[Document images with source code]
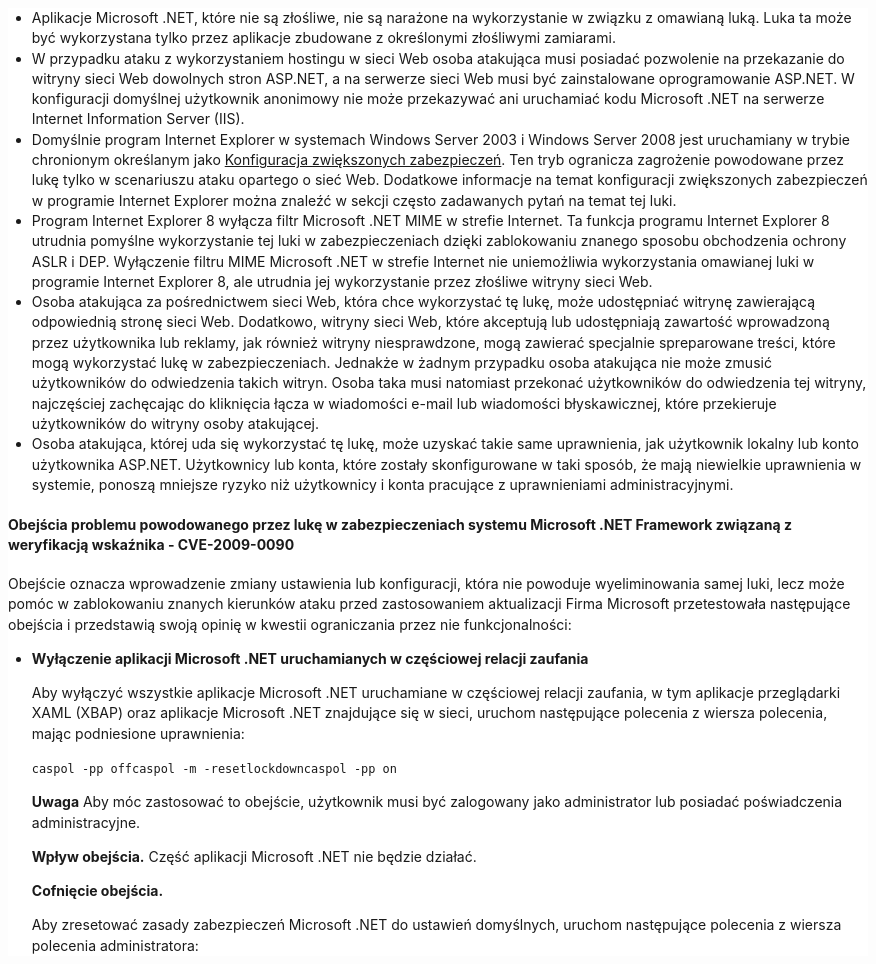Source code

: -   Aplikacje Microsoft .NET, które nie są złośliwe, nie są narażone na wykorzystanie w związku z omawianą luką. Luka ta może być wykorzystana tylko przez aplikacje zbudowane z określonymi złośliwymi zamiarami.
-   W przypadku ataku z wykorzystaniem hostingu w sieci Web osoba atakująca musi posiadać pozwolenie na przekazanie do witryny sieci Web dowolnych stron ASP.NET, a na serwerze sieci Web musi być zainstalowane oprogramowanie ASP.NET. W konfiguracji domyślnej użytkownik anonimowy nie może przekazywać ani uruchamiać kodu Microsoft .NET na serwerze Internet Information Server (IIS).
-   Domyślnie program Internet Explorer w systemach Windows Server 2003 i Windows Server 2008 jest uruchamiany w trybie chronionym określanym jako [Konfiguracja zwiększonych zabezpieczeń](http://go.microsoft.com/fwlink/?linkid=92039). Ten tryb ogranicza zagrożenie powodowane przez lukę tylko w scenariuszu ataku opartego o sieć Web. Dodatkowe informacje na temat konfiguracji zwiększonych zabezpieczeń w programie Internet Explorer można znaleźć w sekcji często zadawanych pytań na temat tej luki.
-   Program Internet Explorer 8 wyłącza filtr Microsoft .NET MIME w strefie Internet. Ta funkcja programu Internet Explorer 8 utrudnia pomyślne wykorzystanie tej luki w zabezpieczeniach dzięki zablokowaniu znanego sposobu obchodzenia ochrony ASLR i DEP. Wyłączenie filtru MIME Microsoft .NET w strefie Internet nie uniemożliwia wykorzystania omawianej luki w programie Internet Explorer 8, ale utrudnia jej wykorzystanie przez złośliwe witryny sieci Web.
-   Osoba atakująca za pośrednictwem sieci Web, która chce wykorzystać tę lukę, może udostępniać witrynę zawierającą odpowiednią stronę sieci Web. Dodatkowo, witryny sieci Web, które akceptują lub udostępniają zawartość wprowadzoną przez użytkownika lub reklamy, jak również witryny niesprawdzone, mogą zawierać specjalnie spreparowane treści, które mogą wykorzystać lukę w zabezpieczeniach. Jednakże w żadnym przypadku osoba atakująca nie może zmusić użytkowników do odwiedzenia takich witryn. Osoba taka musi natomiast przekonać użytkowników do odwiedzenia tej witryny, najczęściej zachęcając do kliknięcia łącza w wiadomości e-mail lub wiadomości błyskawicznej, które przekieruje użytkowników do witryny osoby atakującej.
-   Osoba atakująca, której uda się wykorzystać tę lukę, może uzyskać takie same uprawnienia, jak użytkownik lokalny lub konto użytkownika ASP.NET. Użytkownicy lub konta, które zostały skonfigurowane w taki sposób, że mają niewielkie uprawnienia w systemie, ponoszą mniejsze ryzyko niż użytkownicy i konta pracujące z uprawnieniami administracyjnymi.

#### Obejścia problemu powodowanego przez lukę w zabezpieczeniach systemu Microsoft .NET Framework związaną z weryfikacją wskaźnika - CVE-2009-0090

Obejście oznacza wprowadzenie zmiany ustawienia lub konfiguracji, która nie powoduje wyeliminowania samej luki, lecz może pomóc w zablokowaniu znanych kierunków ataku przed zastosowaniem aktualizacji Firma Microsoft przetestowała następujące obejścia i przedstawią swoją opinię w kwestii ograniczania przez nie funkcjonalności:

-   **Wyłączenie aplikacji Microsoft .NET uruchamianych w częściowej relacji zaufania**

    Aby wyłączyć wszystkie aplikacje Microsoft .NET uruchamiane w częściowej relacji zaufania, w tym aplikacje przeglądarki XAML (XBAP) oraz aplikacje Microsoft .NET znajdujące się w sieci, uruchom następujące polecenia z wiersza polecenia, mając podniesione uprawnienia:

    `caspol -pp offcaspol -m -resetlockdowncaspol -pp on`

    **Uwaga** Aby móc zastosować to obejście, użytkownik musi być zalogowany jako administrator lub posiadać poświadczenia administracyjne.

    **Wpływ obejścia.** Część aplikacji Microsoft .NET nie będzie działać.

    **Cofnięcie obejścia.**

    Aby zresetować zasady zabezpieczeń Microsoft .NET do ustawień domyślnych, uruchom następujące polecenia z wiersza polecenia administratora:
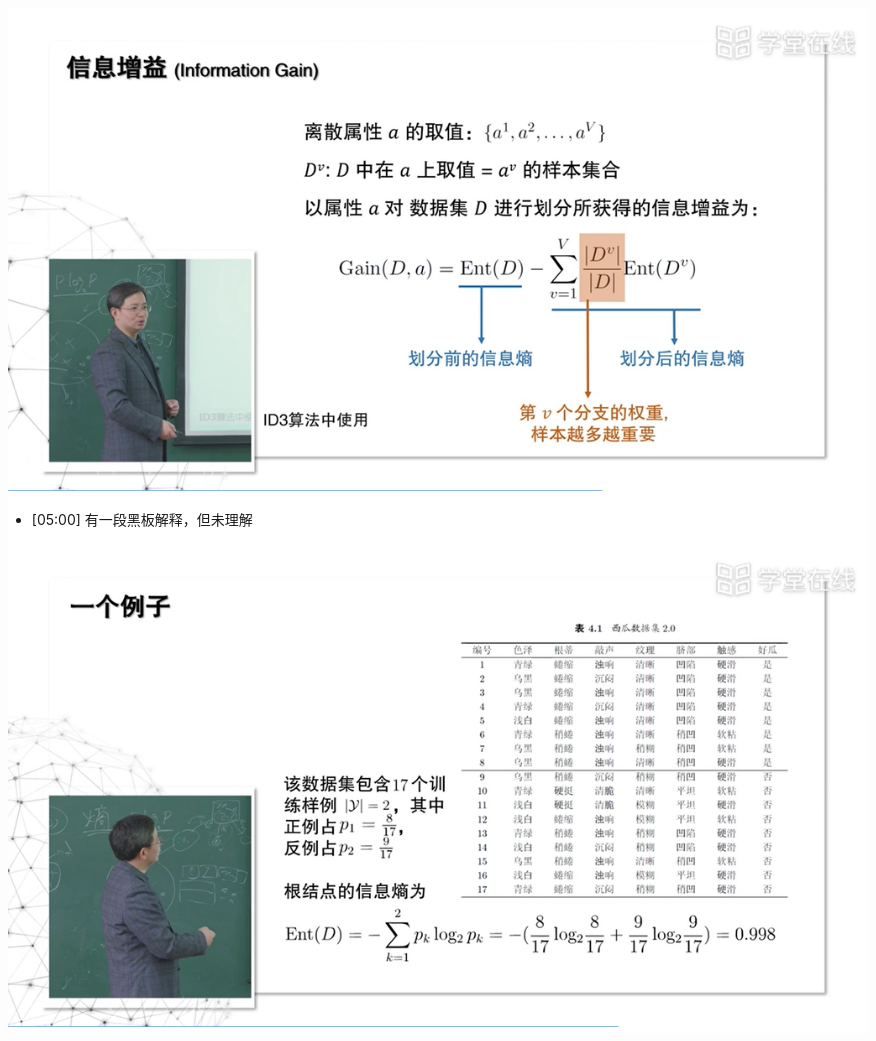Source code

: ![image-20221020130611908](images/Task04/image-20221020130611908.png)

* [05:00] 有一段黑板解释，但未理解

![image-20221020130635661](images/Task04/image-20221020130635661.png)
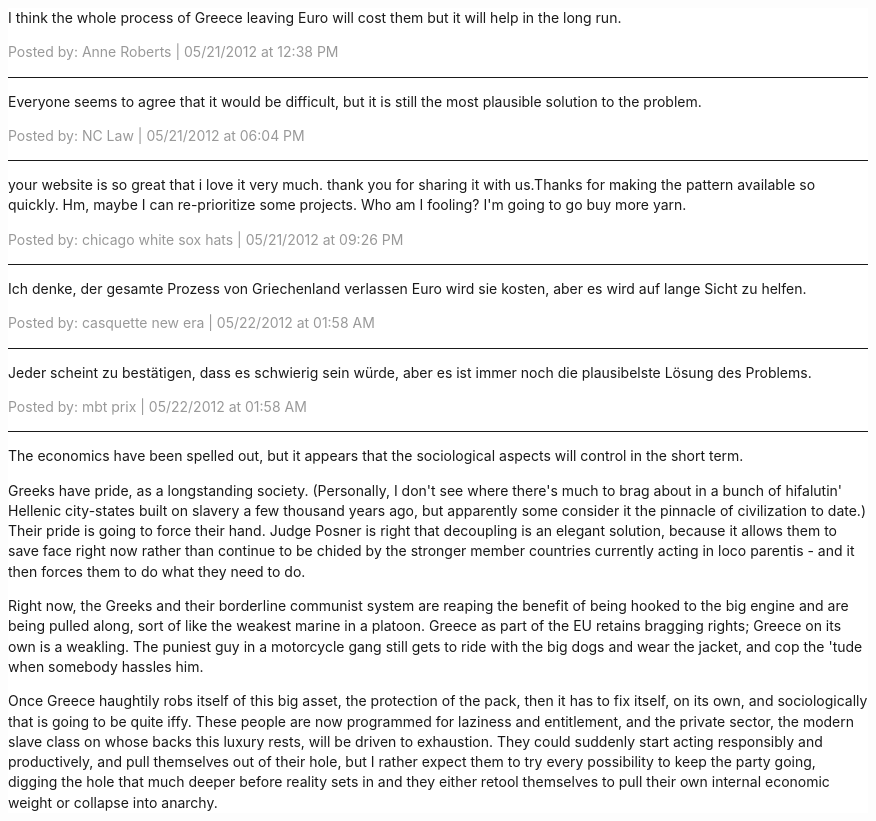 I think the whole process of Greece leaving Euro will cost them but it will help in the long run. 

<span style="color:#999">Posted by: Anne Roberts | 05/21/2012 at 12:38 PM</span>

---

Everyone seems to agree that it would be difficult, but it is still the most plausible solution to the problem. 

<span style="color:#999">Posted by: NC Law | 05/21/2012 at 06:04 PM</span>

---

your website is so great that i love it very much. thank you for sharing it with us.Thanks for making the pattern available so quickly. Hm, maybe I can re-prioritize some projects. Who am I fooling? I'm going to go buy more yarn.


<span style="color:#999">Posted by: chicago white sox hats | 05/21/2012 at 09:26 PM</span>

---

Ich denke, der gesamte Prozess von Griechenland verlassen Euro wird sie kosten, aber es wird auf lange Sicht zu helfen.

<span style="color:#999">Posted by: casquette new era  | 05/22/2012 at 01:58 AM</span>

---

Jeder scheint zu bestätigen, dass es schwierig sein würde, aber es ist immer noch die plausibelste Lösung des Problems.

<span style="color:#999">Posted by:  mbt prix | 05/22/2012 at 01:58 AM</span>

---

The economics have been spelled out, but it appears that the sociological aspects will control in the short term.

Greeks have pride, as a longstanding society. (Personally, I don't see where there's much to brag about in a bunch of hifalutin' Hellenic city-states built on slavery a few thousand years ago, but apparently some consider it the pinnacle of civilization to date.) Their pride is going to force their hand.  Judge Posner is right that decoupling is an elegant solution, because it allows them to save face right now rather than continue to be chided by the stronger member countries currently acting in loco parentis - and it then forces them to do what they need to do.

Right now, the Greeks and their borderline communist system are reaping the benefit of being hooked to the big engine and are being pulled along, sort of like the weakest marine in a platoon.  Greece as part of the EU retains bragging rights; Greece on its own is a weakling.  The puniest guy in a motorcycle gang still gets to ride with the big dogs and wear the jacket, and cop the 'tude when somebody hassles him.

Once Greece haughtily robs itself of this big asset, the protection of the pack, then it has to fix itself, on its own, and sociologically that is going to be quite iffy.  These people are now programmed for laziness and entitlement, and the private sector, the modern slave class on whose backs this luxury rests, will be driven to exhaustion.  They could suddenly start acting responsibly and productively, and pull themselves out of their hole, but I rather expect them to try every possibility to keep the party going, digging the hole that much deeper before reality sets in and they either retool themselves to pull their own internal economic weight or collapse into anarchy.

## Problem:
Each entry needs to be returned verbatim, with its pictures left out.

## Result of the exercise:
Source code

: -   Aplikacje Microsoft .NET, które nie są złośliwe, nie są narażone na wykorzystanie w związku z omawianą luką. Luka ta może być wykorzystana tylko przez aplikacje zbudowane z określonymi złośliwymi zamiarami.
-   W przypadku ataku z wykorzystaniem hostingu w sieci Web osoba atakująca musi posiadać pozwolenie na przekazanie do witryny sieci Web dowolnych stron ASP.NET, a na serwerze sieci Web musi być zainstalowane oprogramowanie ASP.NET. W konfiguracji domyślnej użytkownik anonimowy nie może przekazywać ani uruchamiać kodu Microsoft .NET na serwerze Internet Information Server (IIS).
-   Domyślnie program Internet Explorer w systemach Windows Server 2003 i Windows Server 2008 jest uruchamiany w trybie chronionym określanym jako [Konfiguracja zwiększonych zabezpieczeń](http://go.microsoft.com/fwlink/?linkid=92039). Ten tryb ogranicza zagrożenie powodowane przez lukę tylko w scenariuszu ataku opartego o sieć Web. Dodatkowe informacje na temat konfiguracji zwiększonych zabezpieczeń w programie Internet Explorer można znaleźć w sekcji często zadawanych pytań na temat tej luki.
-   Program Internet Explorer 8 wyłącza filtr Microsoft .NET MIME w strefie Internet. Ta funkcja programu Internet Explorer 8 utrudnia pomyślne wykorzystanie tej luki w zabezpieczeniach dzięki zablokowaniu znanego sposobu obchodzenia ochrony ASLR i DEP. Wyłączenie filtru MIME Microsoft .NET w strefie Internet nie uniemożliwia wykorzystania omawianej luki w programie Internet Explorer 8, ale utrudnia jej wykorzystanie przez złośliwe witryny sieci Web.
-   Osoba atakująca za pośrednictwem sieci Web, która chce wykorzystać tę lukę, może udostępniać witrynę zawierającą odpowiednią stronę sieci Web. Dodatkowo, witryny sieci Web, które akceptują lub udostępniają zawartość wprowadzoną przez użytkownika lub reklamy, jak również witryny niesprawdzone, mogą zawierać specjalnie spreparowane treści, które mogą wykorzystać lukę w zabezpieczeniach. Jednakże w żadnym przypadku osoba atakująca nie może zmusić użytkowników do odwiedzenia takich witryn. Osoba taka musi natomiast przekonać użytkowników do odwiedzenia tej witryny, najczęściej zachęcając do kliknięcia łącza w wiadomości e-mail lub wiadomości błyskawicznej, które przekieruje użytkowników do witryny osoby atakującej.
-   Osoba atakująca, której uda się wykorzystać tę lukę, może uzyskać takie same uprawnienia, jak użytkownik lokalny lub konto użytkownika ASP.NET. Użytkownicy lub konta, które zostały skonfigurowane w taki sposób, że mają niewielkie uprawnienia w systemie, ponoszą mniejsze ryzyko niż użytkownicy i konta pracujące z uprawnieniami administracyjnymi.

#### Obejścia problemu powodowanego przez lukę w zabezpieczeniach systemu Microsoft .NET Framework związaną z weryfikacją wskaźnika - CVE-2009-0090

Obejście oznacza wprowadzenie zmiany ustawienia lub konfiguracji, która nie powoduje wyeliminowania samej luki, lecz może pomóc w zablokowaniu znanych kierunków ataku przed zastosowaniem aktualizacji Firma Microsoft przetestowała następujące obejścia i przedstawią swoją opinię w kwestii ograniczania przez nie funkcjonalności:

-   **Wyłączenie aplikacji Microsoft .NET uruchamianych w częściowej relacji zaufania**

    Aby wyłączyć wszystkie aplikacje Microsoft .NET uruchamiane w częściowej relacji zaufania, w tym aplikacje przeglądarki XAML (XBAP) oraz aplikacje Microsoft .NET znajdujące się w sieci, uruchom następujące polecenia z wiersza polecenia, mając podniesione uprawnienia:

    `caspol -pp offcaspol -m -resetlockdowncaspol -pp on`

    **Uwaga** Aby móc zastosować to obejście, użytkownik musi być zalogowany jako administrator lub posiadać poświadczenia administracyjne.

    **Wpływ obejścia.** Część aplikacji Microsoft .NET nie będzie działać.

    **Cofnięcie obejścia.**

    Aby zresetować zasady zabezpieczeń Microsoft .NET do ustawień domyślnych, uruchom następujące polecenia z wiersza polecenia administratora:
Source code

: ![image-20221020130611908](images/Task04/image-20221020130611908.png)

* [05:00] 有一段黑板解释，但未理解

![image-20221020130635661](images/Task04/image-20221020130635661.png)
 I think the whole process of Greece leaving Euro will cost them but it will help in the long run. 

<span style="color:#999">Posted by: Anne Roberts | 05/21/2012 at 12:38 PM</span>

---

Everyone seems to agree that it would be difficult, but it is still the most plausible solution to the problem. 

<span style="color:#999">Posted by: NC Law | 05/21/2012 at 06:04 PM</span>

---

your website is so great that i love it very much. thank you for sharing it with us.Thanks for making the pattern available so quickly. Hm, maybe I can re-prioritize some projects. Who am I fooling? I'm going to go buy more yarn.


<span style="color:#999">Posted by: chicago white sox hats | 05/21/2012 at 09:26 PM</span>

---

Ich denke, der gesamte Prozess von Griechenland verlassen Euro wird sie kosten, aber es wird auf lange Sicht zu helfen.

<span style="color:#999">Posted by: casquette new era  | 05/22/2012 at 01:58 AM</span>

---

Jeder scheint zu bestätigen, dass es schwierig sein würde, aber es ist immer noch die plausibelste Lösung des Problems.

<span style="color:#999">Posted by:  mbt prix | 05/22/2012 at 01:58 AM</span>

---

The economics have been spelled out, but it appears that the sociological aspects will control in the short term.

Greeks have pride, as a longstanding society. (Personally, I don't see where there's much to brag about in a bunch of hifalutin' Hellenic city-states built on slavery a few thousand years ago, but apparently some consider it the pinnacle of civilization to date.) Their pride is going to force their hand.  Judge Posner is right that decoupling is an elegant solution, because it allows them to save face right now rather than continue to be chided by the stronger member countries currently acting in loco parentis - and it then forces them to do what they need to do.

Right now, the Greeks and their borderline communist system are reaping the benefit of being hooked to the big engine and are being pulled along, sort of like the weakest marine in a platoon.  Greece as part of the EU retains bragging rights; Greece on its own is a weakling.  The puniest guy in a motorcycle gang still gets to ride with the big dogs and wear the jacket, and cop the 'tude when somebody hassles him.

Once Greece haughtily robs itself of this big asset, the protection of the pack, then it has to fix itself, on its own, and sociologically that is going to be quite iffy.  These people are now programmed for laziness and entitlement, and the private sector, the modern slave class on whose backs this luxury rests, will be driven to exhaustion.  They could suddenly start acting responsibly and productively, and pull themselves out of their hole, but I rather expect them to try every possibility to keep the party going, digging the hole that much deeper before reality sets in and they either retool themselves to pull their own internal economic weight or collapse into anarchy.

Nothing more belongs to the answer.